It's been a hard week for our cats.
If you're not familiar with our cat family, let me introduce you: Scooter is our elder cat. He is a formerly feral cat. My husband has looked after Scooter since he was a tiny kitten. Scooter looks like a Norwegian forest cat with that luxuriant coat, beautiful big eyes, and white ruff. We also live with two young cats, a bonded pair, brother and sister, two years old, black and white. Indiana Jones looks like he's wearing a tuxedo, and Samantha Bee has a black beauty mark by her lip like Cindy Crawford. We've had these two since they were eight weeks old. We have pictures of Sam sitting inside a bowl, and Indy sleeping in a hat.
All of them are shy. They didn't see many people when they were growing up, and now when friends come over, they all hide. This past weekend, my husband and I went away. The cat sitter visited the cats every day. Usually on Facebook, she posts pictures of the pets she takes care of. With our cats, the picture was of bumps under a bedspread.
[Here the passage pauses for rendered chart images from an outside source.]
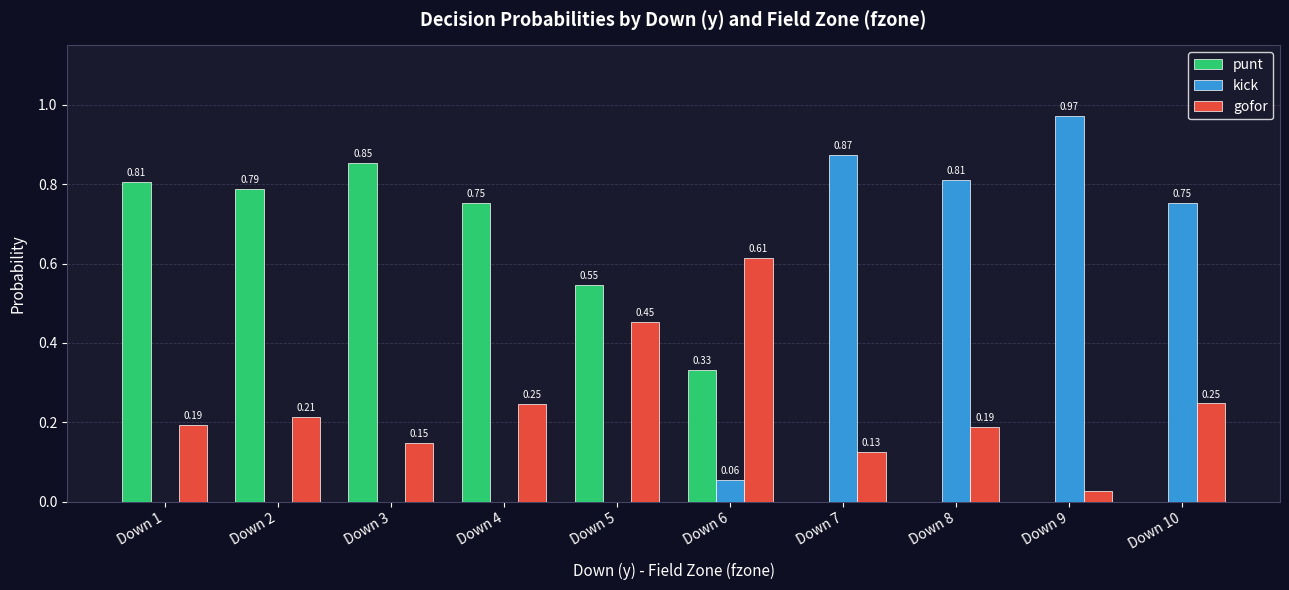

How many distinct data groups are displayed?

3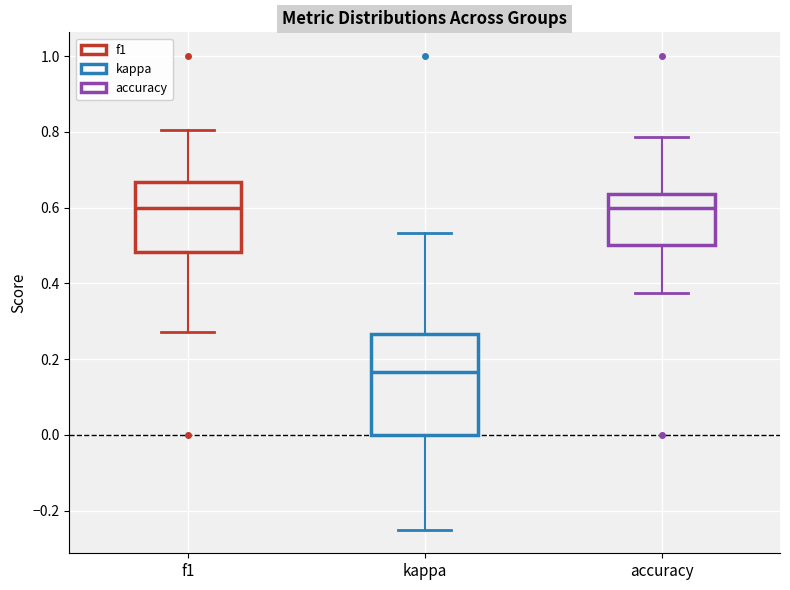

Reading left to right, read every box against the y-axis: the position of its median line, the range the box covers, and the ends of its whiskers. The values are not printed on the chart, so give them approximately, as read against the axis.

f1: median 0.60, box 0.48 to 0.66, whiskers 0.28 to 0.80
kappa: median 0.16, box 0.00 to 0.26, whiskers -0.24 to 0.54
accuracy: median 0.60, box 0.50 to 0.64, whiskers 0.38 to 0.78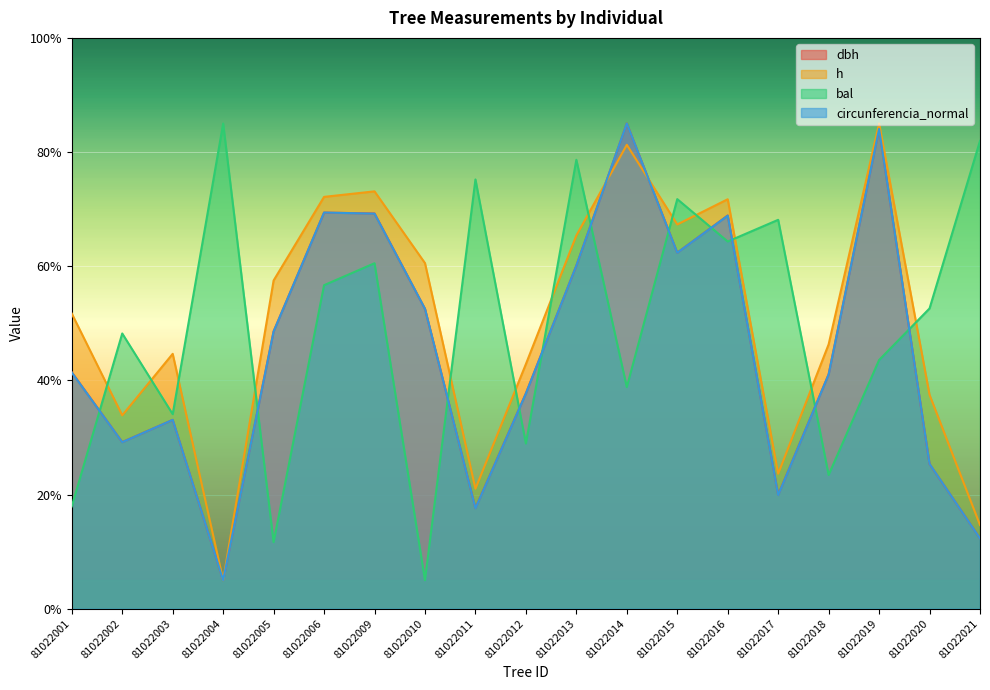

Which label corresponds to the smallest value in the chart?

81022004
A few days after we returned home, we hired a mobile pet groomer to take care of Scooter's coat. He had a lot of mats, and Mike and I had tried to take care of them, but Scooter flinched and cried and growled at our amateur efforts. We needed a professional. Fortunately, we had a sedative left over from when the cats moved. (Scooter does not like to be picked up by strangers. He does not like to be in his carrier. He does not like any sort of procedure being done to him.) But everything went well. Scooter got his buzzcut without complaint. He is a much happier cat although he does look like he stepped out of a Dr. Seuss book. The young cats have been fascinated by his look. For some reason, they've really had to do some intense butt sniffing when they saw Scooter with his buzz cut. I think Scooter's coat now feel likes velvet. And it should be grow back in two months.
This weekend, more friends came over. The young boy who loves cats lifted up the bedspread to take a look at Samantha. She went into high-gear scramble, and for a while, I couldn't find her anywhere, but I knew she was just taking care of herself.
When our guests left, I thought thing would return to normal. We would resume our quiet, everyday life. But this morning, as I was looking out my window, I saw a black cat scamper down our driveway. I've seen this cat run down our driveway before. Then two weeks ago, while I was walking, I met her on the road. She let me pet her. She let me rub her belly. She nuzzled me as she made a figure eight around my legs. She's a small cat, all black with a white star on her chest. I'd been looking to see her again ever since.
Today, when I saw her, I was in the middle of writing, but I didn't care. I only had socks on. So what? It was that cat. I ran outside, and she started to run away and then slowed her pace. I knelt down and held my hand out. She came back to me, and I sat down on the side of the road with her and talked to her and petted her.
“They're watching you,” my husband called out from the window, and I looked up to see our two young cats sitting side by side in the window, their eyes locked on me. I sighed and told the black cat I had to go. I went inside, washed my hands, and tried to pet the young cats. They skittered around me, this caretaker traitor who was now proven to like cats in the outside.
Later, the black cat came running down our driveway again. She looked up at me in the window, but I did not go out. Instead I called my husband.
“She's back! You have to meet her.”
“But I'm in the middle of something,” he protested, but he didn't put up too much of a fight. Moments later, he was out there, clucking to the cat, who made his acquaintance. Our young cats didn't see that. I imagine they'll soon know.